Actuellement, la production de contenus médiatiques ne satisfait pas les attentes des consommateurs, ce qui participe aussi à la dégringolade des médias. Le conférencier n’en est pas étonné. La désaffection des populations est une réaction logique. Sinon, « Imaginez que vous ouvrez un maquis et proposez des aliments de mauvaise qualité chaque jour et vous plaignez que les gens ne viennent pas manger ». Une boutade par laquelle l’homme il avoue que « Dans notre presse nous nous ingénions à faire les plus mauvaises productions qui soit et voulons que les gens nous applaudissent ».

À cet effet, il témoigne de la rigueur professionnelle qui caractérisait certains organes, notamment publics. « Je me souviens que lorsqu’il y avait une faute, le Dg [de l’Onip (ex Onepi)] de l’époque Noël Alagbada nous convoquait. Les souvenirs que j’ai de l’Ortb, quand vous faites une faute à l’antenne vous avez peur de revenir à la rédaction ».

L’aide de l’État

Georges Amlon persiste que les médias demeurent des canaux importants d’éducation dans un État démocratique. A ce titre, l’aide public que consentent plusieurs États dans le monde ne relève pas de la mendicité. Il vise à amener ceux-ci à accomplir efficacement leur mission principale : informer, éduquer et divertir. « L’éducation sur le code de la route, par exemple. On a besoin des médias pour parler à la population », martèle Georges Amlon.

« L’aide existe sous différentes formes. Il peut être indirect (réduction de vos impôts, différence des frais d’électricité pour les organes de presse, achat de produits (exonération). Ce n’est pas de la mendicité ». Aussi, « Certains organes bénéficient du financement public. C’est l’Assemblée nationale qui adopte tous les ans le budget de l’Ortb et non le gouvernement ».

Suppression de l’Abp

Dans les échanges libres avec les journalistes, le conférencier a été amené à opiner sur la suppression en janvier 2022 de l’Agence Bénin presse (Abp) créée en 1961. « La fermeture de l’Abp doit être dénoncée », a déclaré Georges Amlon.

« Ceux qui l’ont supprimée ne savent pas ce à quoi elle sert », a-t-il déploré.

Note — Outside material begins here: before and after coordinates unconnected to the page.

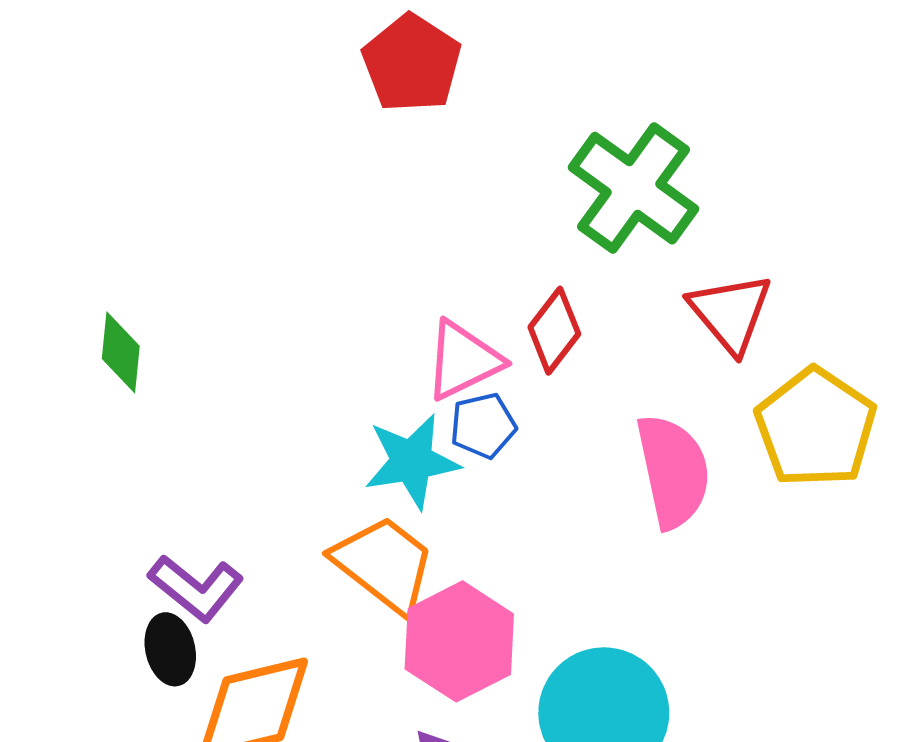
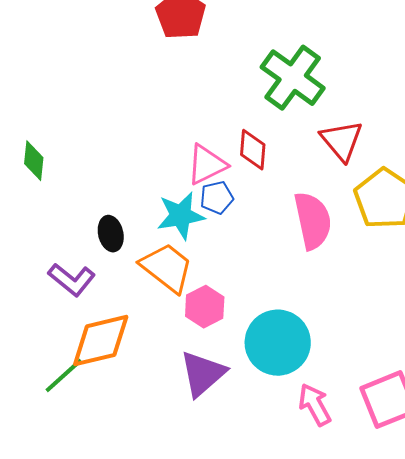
red diamond: (554, 331) -> (253, 150), turned -33
pink hexagon: (459, 641) -> (205, 307), size x0.7
black ellipse: (170, 649) -> (111, 234), moved

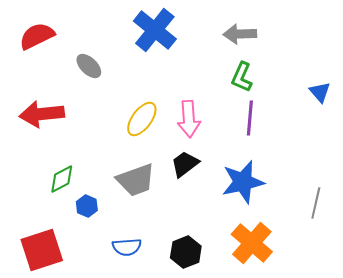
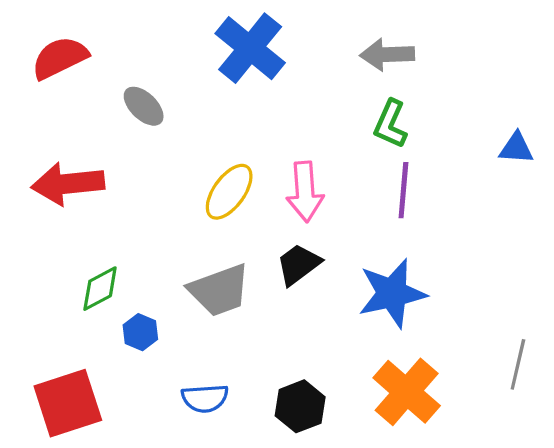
blue triangle: (320, 92) -> (516, 148), turned -45
gray line: (316, 203) -> (518, 364), moved

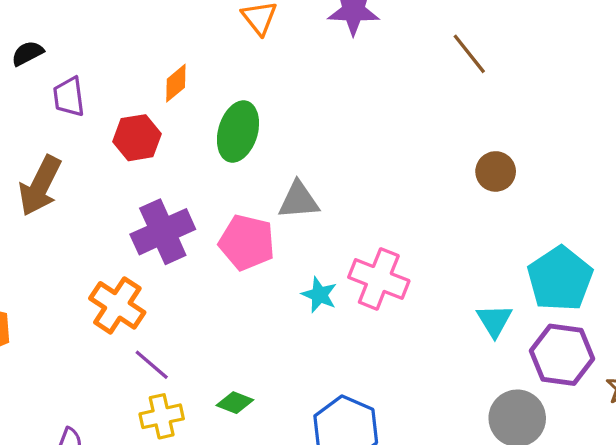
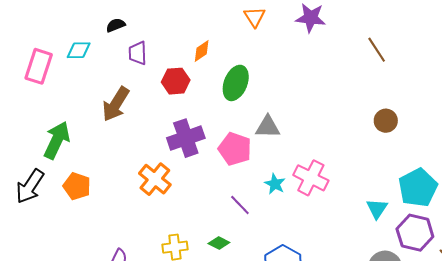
purple line: (152, 365) -> (240, 205), moved

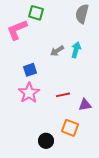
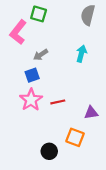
pink L-shape: (17, 30) -> (18, 32), turned -30
gray arrow: (57, 51) -> (41, 55), moved
red line: (63, 95) -> (58, 102), moved

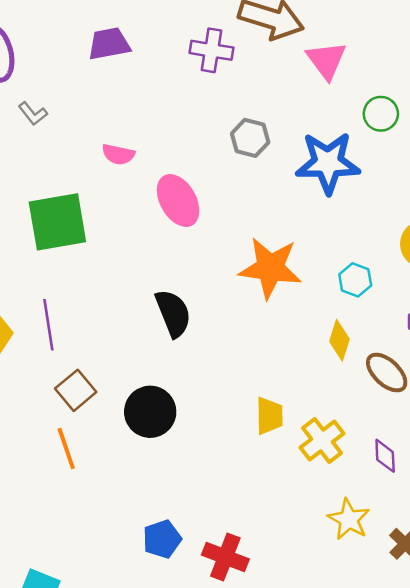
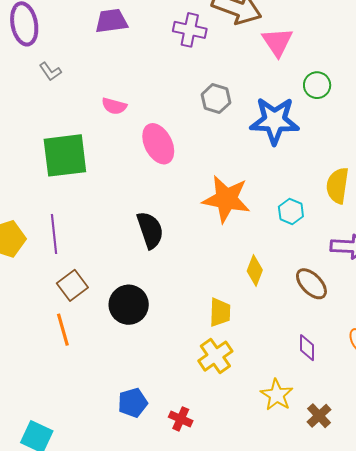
yellow diamond: (339, 340) -> (255, 271), moved
yellow cross: (322, 441) -> (215, 356), moved
red cross: (225, 557) -> (181, 419), size x0.7

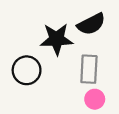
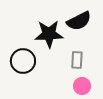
gray rectangle: (89, 69) -> (77, 60), size x0.7

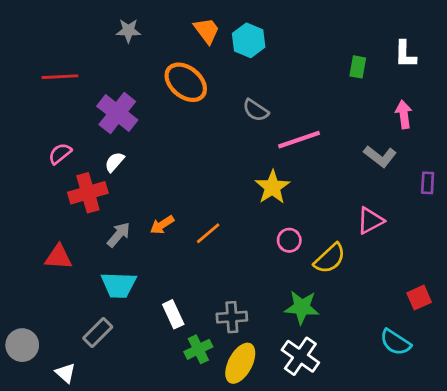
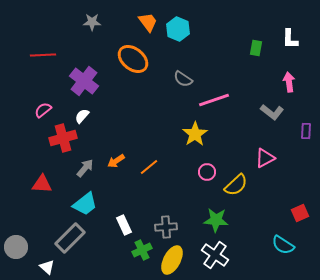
cyan trapezoid: (119, 285) -> (85, 204), turned -40
gray rectangle: (98, 332) -> (70, 238), size x1.4

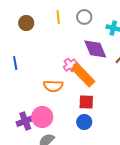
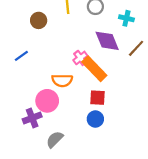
brown circle: (26, 23) -> (39, 20), moved
blue line: (15, 63) -> (21, 56), turned 64
pink circle: (42, 117) -> (47, 101), moved

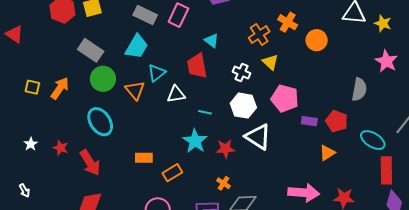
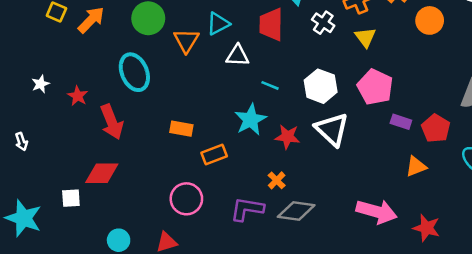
white cross: (242, 72) -> (323, 23), moved

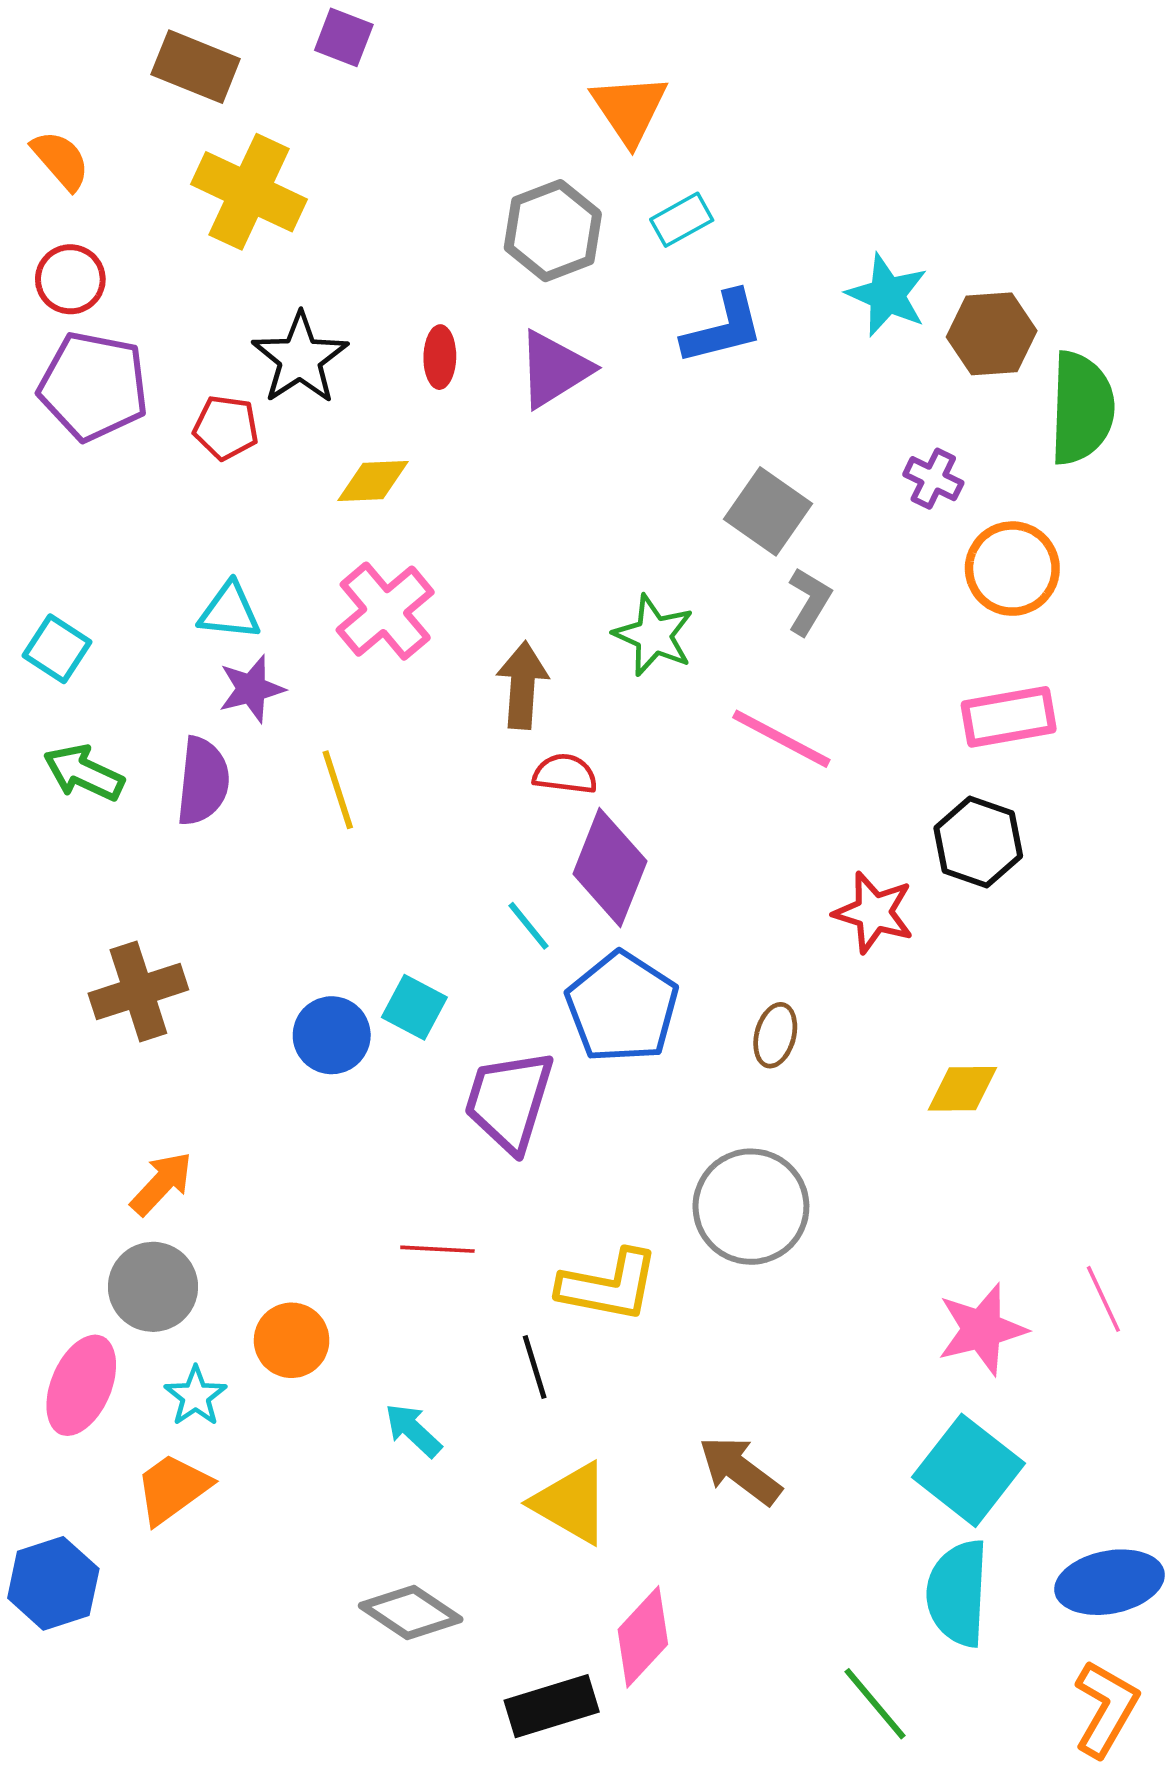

Ce maillon important de la chaîne de production et de diffusion de l’information avait encore sa place et une mission à remplir dans un contexte de prolifération des ‘’fake news’’. « La supprimer et se plaindre après de la circulation des infox, c’est une ineptie », critique-t-il.

L’existence d’une agence de presse n’est pas une spécificité béninoise. « Tous les pays du monde ont une agence », fait-il remarquer. « Parce qu’on sait que là [au niveau des agences, ndlr] on peut centraliser l’information, la trier vraiment et la dispatcher vers les autres médias et le monde », explique Georges Amlon. « Regardez les Russes, Coréens… parce qu’ils veulent que leurs pays soient connus et c’est à travers les agences ».

Initiative Upmb

L’Upmb dirigée par Zakiath Latoundji a pris l’habitude de réunir les professionnels des médias à l’occasion de la journée de la liberté de la presse. « C’est important qu’on se retrouve en cette occasion. La journée de la liberté de la presse revêt une importance capitale pour le professionnel, l’acteur des médias. Donc l’Union a pris l’initiative de réunir les professionnels autour de cette communication qui s’articule autour de la thématique retenue pour cette célébration. C’est vrai que nous traitons l’information mais c’est aussi bon que nous soyons informés », a justifié la présidente.

De son côté, Rosette Bessou, Secrétaire générale adjointe de la Haac invite les journalistes à « faire des efforts pour aller à la source de l’information, faire un bon traitement et être sûrs de la véracité » de ce qu’ils publient.